IREC refers to the Independent Review Commission on the General Elections held in Kenya on 27 December 2007.
Recognizing the need to dignify the losers in an election, the Prelates representing the 26 Episcopal Sees in the country have expressed the need to “adequately address the problem of the winner takes it all,” an issue, they say, has been identified but not conclusively addressed in the report.
To control political temperatures as the 2022 general elections near, the Bishops have affirmed the need to “come up with clear mechanism on how to handle people involved in incitements, ethnic mobilization, hate-speech and violence; this applies especially to those who wish to contest in the elections."
To control corruption, the Prelates have stated the need to harmonize statutes in the Kenyan constitution in order to seal loopholes that provide a fertile ground for corrupt officials to run for office.
“The following form part of the areas that need further dialogue and consensus building: How to handle people who have been alleged to have abused a State office yet vying for elective positions. This article 99 (3) of the Constitution contradicts the provision of Chapter 6 of the Constitution and the Integrity and Leadership,” the Prelates have stated in the statement signed on their behalf by KCCB Chairman, Archbishop Philip Anyolo.

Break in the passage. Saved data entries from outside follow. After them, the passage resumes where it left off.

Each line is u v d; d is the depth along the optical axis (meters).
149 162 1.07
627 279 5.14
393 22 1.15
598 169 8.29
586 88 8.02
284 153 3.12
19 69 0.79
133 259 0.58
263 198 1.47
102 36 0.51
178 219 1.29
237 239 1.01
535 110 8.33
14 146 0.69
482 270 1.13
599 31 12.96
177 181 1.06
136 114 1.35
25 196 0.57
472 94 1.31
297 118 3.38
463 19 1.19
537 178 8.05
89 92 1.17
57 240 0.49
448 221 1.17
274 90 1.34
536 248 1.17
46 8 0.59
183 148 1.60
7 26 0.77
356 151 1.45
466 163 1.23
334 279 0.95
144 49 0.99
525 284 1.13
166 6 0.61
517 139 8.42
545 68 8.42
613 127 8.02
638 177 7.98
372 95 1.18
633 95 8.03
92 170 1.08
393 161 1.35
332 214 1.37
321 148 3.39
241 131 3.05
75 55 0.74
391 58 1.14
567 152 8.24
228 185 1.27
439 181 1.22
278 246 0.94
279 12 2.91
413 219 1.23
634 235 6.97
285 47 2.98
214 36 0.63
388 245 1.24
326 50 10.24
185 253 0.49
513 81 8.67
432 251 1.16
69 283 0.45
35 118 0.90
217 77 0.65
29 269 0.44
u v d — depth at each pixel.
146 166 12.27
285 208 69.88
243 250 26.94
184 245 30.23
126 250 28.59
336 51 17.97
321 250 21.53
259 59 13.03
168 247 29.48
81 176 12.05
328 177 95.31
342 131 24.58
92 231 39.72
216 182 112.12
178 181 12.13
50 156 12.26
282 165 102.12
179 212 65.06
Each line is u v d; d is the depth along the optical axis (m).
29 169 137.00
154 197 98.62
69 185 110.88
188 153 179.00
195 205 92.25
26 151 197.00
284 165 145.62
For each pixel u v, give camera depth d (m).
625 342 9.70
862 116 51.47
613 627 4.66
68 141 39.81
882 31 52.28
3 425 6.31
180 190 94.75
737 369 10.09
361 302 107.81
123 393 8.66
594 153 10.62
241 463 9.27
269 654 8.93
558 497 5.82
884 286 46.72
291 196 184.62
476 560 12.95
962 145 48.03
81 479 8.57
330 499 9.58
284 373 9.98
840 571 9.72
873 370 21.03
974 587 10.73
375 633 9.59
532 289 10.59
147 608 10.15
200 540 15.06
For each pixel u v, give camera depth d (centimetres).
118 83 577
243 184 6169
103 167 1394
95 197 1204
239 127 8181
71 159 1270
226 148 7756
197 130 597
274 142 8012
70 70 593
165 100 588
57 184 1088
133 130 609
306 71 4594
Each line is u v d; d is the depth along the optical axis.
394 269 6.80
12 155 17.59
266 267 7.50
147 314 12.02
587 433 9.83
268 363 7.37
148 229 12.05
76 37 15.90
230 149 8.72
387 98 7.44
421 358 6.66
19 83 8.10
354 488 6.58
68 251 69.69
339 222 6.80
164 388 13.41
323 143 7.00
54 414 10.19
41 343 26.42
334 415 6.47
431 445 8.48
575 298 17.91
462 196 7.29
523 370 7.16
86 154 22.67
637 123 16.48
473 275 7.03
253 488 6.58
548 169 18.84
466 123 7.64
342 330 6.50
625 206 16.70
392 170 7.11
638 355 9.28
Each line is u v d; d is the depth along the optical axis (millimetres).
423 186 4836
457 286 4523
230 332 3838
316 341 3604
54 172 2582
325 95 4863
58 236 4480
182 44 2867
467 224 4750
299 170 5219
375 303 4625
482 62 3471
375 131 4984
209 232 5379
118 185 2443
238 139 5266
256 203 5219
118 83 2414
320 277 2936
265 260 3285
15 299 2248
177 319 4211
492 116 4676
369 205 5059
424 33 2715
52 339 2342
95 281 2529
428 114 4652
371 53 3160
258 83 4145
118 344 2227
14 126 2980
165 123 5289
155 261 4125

Other areas highlighted in the four-page statement include the calculation of national revenue based on the last audited accounts rather than on the current revenues and national budget; the proposal that the Independent Electoral and Boundaries Commission (IEBC) Commissioners be nominated by Parliamentary Political Party Leaders; and the high cost of carrying out elections, political parties’ nominations, and voter bribery in Kenya.
The Shepherds have also called for dialogue on how to address the crisis as identified by BBI on the family, youth and society, and Gender Based Violence; how to respect the principle of subsidiarity; and the need to further dialogue and deliberations especially on how to make Institutions work effectively.
Acknowledging the spirit of the BBI process as being “to reconcile and unite Kenyans, and foster co-existence and cohesion,” the Bishops have called on all Kenyans “to deliberately read the content of BBI report and to avoid politicizing and being divisive on the same.”
The Church leaders have committed themselves to engaging “the political leaders and key sectors across the divide, including the private sector and other Non-State Actors, to develop consensus on the issues raised, and on the best way to carry the process forward.”
To ensure that every citizen understands the report, the Prelates have undertaken to “provide a structured civic education to ensure that Kenyans make informed choices” and to also “continue to provide the platform for mediation and diplomacy.”